無言の中でもがき苦しむ男の絶望など塵とも感じ取っていないかのように、ミラベルは淡々と告げる。
「俺は、あの子を助けられなかった。オディールに託されていたのに、自分の立場だとか、仲間の意見だとか、そんなものを優先したせいで、彼女ょの心に消えない傷を残してしまった。だから、せめて、あの子に顔向けできるように、あの子のと同じような立場の人間を助けることを選んだ。そんなことをしたって、あの子が喜んでくれるわけがないのに」
ミラベルが何を言っているのか、ハンフリーにはわからない。熱を帯びた傷からは、恐ろしい勢いで何かが流れ落ちていく。それはきっと、命そのものだ。
「結局は、俺の自己満足だ。その点だけは、お前の意見に賛成できるよ」
言いつつ、ミラベルはハンフリーを睥睨している。流れ落ちる血を止めるでもなく、ただ淡々と眺め続けている。その視線こそを、ハンフリーは何より恐ろしいと感じていた。
(たかが平民の子供を、少しばかり連れてきただけだというのに、どうして
――
)
今際の際であってすら、ハンフリーは己の行いを止めておけばよかった、などとは思っていなかった。
一人で夜中に歩いている流民の少女は、ひどく飢えているようだった。だから食料を与え、その対価として自分は彼女そのものを得た。もう一人の子供とて同じだ。余計なことを外で漏らさないように、後始末も忘れなかった。
あの少年だけは、彼女たちを埋める姿を目にしていたように見えたから、無理やり捕まえて、尋問にかけた。少年がこちらを見ていたと思ったのは、結局は勘違いだったようだが、苦痛から逃れるために命乞いをする姿が痛快で、ついやり過ぎてしまった。

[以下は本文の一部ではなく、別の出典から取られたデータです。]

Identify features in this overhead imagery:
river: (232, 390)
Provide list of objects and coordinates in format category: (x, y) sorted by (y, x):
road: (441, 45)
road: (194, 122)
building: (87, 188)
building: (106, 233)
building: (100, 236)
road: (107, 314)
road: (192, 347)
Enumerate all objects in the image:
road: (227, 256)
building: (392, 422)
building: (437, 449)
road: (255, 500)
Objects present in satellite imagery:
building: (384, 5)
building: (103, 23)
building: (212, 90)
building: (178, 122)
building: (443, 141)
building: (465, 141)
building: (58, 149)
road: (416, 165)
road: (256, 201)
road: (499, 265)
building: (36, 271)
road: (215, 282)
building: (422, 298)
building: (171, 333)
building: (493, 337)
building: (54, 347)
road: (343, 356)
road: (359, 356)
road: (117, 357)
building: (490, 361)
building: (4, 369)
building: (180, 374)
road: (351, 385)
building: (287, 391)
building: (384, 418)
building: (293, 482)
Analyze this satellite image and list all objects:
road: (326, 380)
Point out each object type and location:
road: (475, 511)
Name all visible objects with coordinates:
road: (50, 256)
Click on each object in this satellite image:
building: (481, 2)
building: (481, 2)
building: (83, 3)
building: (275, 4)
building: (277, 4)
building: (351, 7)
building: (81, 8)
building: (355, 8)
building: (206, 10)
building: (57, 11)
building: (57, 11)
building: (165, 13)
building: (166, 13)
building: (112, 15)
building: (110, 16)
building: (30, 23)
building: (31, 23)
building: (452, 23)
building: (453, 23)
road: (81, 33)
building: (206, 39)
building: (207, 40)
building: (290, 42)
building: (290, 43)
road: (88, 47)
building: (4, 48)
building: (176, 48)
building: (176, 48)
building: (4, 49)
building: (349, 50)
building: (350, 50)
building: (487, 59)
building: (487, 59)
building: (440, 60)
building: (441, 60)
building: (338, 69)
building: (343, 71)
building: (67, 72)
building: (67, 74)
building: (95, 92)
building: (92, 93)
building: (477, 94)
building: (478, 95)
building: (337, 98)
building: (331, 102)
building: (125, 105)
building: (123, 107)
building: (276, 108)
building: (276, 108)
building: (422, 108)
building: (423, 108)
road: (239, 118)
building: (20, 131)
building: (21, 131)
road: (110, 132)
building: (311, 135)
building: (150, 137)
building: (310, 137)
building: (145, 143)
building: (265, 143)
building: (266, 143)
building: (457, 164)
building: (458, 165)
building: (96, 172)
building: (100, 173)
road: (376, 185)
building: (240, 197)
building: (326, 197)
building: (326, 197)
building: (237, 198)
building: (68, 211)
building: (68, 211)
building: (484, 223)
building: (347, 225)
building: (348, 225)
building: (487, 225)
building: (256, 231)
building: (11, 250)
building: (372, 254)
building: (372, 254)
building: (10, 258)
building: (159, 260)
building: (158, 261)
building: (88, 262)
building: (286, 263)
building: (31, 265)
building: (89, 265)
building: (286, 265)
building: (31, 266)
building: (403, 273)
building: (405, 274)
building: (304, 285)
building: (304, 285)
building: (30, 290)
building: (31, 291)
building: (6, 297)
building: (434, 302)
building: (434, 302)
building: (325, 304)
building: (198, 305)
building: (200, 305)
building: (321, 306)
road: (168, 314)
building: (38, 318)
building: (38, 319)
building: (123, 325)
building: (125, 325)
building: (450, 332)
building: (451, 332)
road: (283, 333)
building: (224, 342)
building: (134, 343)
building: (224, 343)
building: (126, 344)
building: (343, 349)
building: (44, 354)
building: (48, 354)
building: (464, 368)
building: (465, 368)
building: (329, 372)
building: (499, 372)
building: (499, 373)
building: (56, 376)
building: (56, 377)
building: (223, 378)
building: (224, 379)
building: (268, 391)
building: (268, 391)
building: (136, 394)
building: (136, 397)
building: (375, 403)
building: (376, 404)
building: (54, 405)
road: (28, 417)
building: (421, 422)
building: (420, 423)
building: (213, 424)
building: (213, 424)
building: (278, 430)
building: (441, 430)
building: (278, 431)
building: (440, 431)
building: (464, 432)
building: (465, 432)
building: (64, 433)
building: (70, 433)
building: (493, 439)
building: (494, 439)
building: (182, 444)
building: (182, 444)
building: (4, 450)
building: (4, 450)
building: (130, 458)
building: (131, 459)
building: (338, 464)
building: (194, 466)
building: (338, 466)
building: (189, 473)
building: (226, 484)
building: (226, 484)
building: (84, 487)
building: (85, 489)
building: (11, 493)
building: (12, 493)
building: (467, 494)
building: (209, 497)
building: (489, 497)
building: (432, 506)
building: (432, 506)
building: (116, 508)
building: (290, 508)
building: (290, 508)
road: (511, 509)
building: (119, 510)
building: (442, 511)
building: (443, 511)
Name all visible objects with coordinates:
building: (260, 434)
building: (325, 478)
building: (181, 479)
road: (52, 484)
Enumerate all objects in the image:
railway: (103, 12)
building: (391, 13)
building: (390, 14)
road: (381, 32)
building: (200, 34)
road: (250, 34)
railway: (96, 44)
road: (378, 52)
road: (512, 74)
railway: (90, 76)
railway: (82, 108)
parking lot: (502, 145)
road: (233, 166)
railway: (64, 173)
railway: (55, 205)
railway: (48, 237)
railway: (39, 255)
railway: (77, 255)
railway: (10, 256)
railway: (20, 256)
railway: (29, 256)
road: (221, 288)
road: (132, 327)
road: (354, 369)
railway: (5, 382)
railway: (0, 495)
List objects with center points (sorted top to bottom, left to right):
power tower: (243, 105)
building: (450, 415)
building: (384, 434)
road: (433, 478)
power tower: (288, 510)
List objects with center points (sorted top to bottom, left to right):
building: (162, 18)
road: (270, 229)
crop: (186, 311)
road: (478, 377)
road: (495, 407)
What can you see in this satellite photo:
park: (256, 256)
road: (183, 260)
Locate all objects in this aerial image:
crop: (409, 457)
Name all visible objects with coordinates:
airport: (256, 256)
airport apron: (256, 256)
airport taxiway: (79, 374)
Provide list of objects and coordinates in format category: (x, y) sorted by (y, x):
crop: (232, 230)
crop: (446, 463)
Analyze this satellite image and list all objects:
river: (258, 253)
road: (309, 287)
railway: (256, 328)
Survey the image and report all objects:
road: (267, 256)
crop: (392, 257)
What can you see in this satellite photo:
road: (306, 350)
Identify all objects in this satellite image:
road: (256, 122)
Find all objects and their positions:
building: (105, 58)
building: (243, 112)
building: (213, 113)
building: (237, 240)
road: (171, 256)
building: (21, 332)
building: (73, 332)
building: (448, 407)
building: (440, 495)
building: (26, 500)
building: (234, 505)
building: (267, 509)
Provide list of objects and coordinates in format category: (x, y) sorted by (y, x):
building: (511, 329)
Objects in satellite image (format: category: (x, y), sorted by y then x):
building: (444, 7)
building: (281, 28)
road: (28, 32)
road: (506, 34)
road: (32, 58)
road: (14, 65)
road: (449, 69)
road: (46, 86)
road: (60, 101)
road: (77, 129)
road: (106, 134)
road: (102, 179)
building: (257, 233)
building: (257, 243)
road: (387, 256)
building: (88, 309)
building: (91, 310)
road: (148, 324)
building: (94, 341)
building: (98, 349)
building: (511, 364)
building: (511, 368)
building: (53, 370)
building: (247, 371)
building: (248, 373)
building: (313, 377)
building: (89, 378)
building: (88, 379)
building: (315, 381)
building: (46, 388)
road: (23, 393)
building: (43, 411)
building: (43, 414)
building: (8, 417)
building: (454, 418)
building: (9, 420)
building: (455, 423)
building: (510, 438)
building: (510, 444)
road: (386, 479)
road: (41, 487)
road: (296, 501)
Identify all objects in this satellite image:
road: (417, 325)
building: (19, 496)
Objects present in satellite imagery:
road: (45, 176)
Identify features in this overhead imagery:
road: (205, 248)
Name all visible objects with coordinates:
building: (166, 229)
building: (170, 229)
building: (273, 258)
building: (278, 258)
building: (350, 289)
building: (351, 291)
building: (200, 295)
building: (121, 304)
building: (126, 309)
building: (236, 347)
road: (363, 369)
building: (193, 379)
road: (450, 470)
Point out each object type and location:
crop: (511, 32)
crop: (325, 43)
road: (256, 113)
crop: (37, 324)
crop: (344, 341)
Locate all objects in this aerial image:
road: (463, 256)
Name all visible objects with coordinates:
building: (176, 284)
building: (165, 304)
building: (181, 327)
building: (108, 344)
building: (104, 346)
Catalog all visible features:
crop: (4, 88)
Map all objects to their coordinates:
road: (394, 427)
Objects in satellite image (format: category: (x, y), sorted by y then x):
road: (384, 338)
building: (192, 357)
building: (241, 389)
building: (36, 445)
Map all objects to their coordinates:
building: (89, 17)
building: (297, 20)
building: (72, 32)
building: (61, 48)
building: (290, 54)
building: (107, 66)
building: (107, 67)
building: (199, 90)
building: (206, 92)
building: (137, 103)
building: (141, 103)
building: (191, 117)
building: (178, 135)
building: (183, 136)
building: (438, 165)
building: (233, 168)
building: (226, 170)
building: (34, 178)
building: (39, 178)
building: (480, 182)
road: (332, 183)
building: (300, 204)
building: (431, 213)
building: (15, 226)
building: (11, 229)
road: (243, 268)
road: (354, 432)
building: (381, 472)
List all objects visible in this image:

とはいえ、結局は『それだけ』だ。流れ者の子供が、一人や二人消えたところで、町民の誰も気にしていなかったではないか。
だったら、やっぱりこの男は狂っている。なぜ、こんな狂った男の手で、殺されなくてはいけないのか。
親しい者は傍に誰もおらず、ただ氷の如く冷たい目をした男だけが、ハンフリーの最期を看取る者としてそこにいた。
そのような凍てついた眼差しを浴びながら、命を終える。それこそが一つの恐怖であると自覚する前に、ハンフリーの心臓は最期の鼓動をひとつ打った後に、停止した。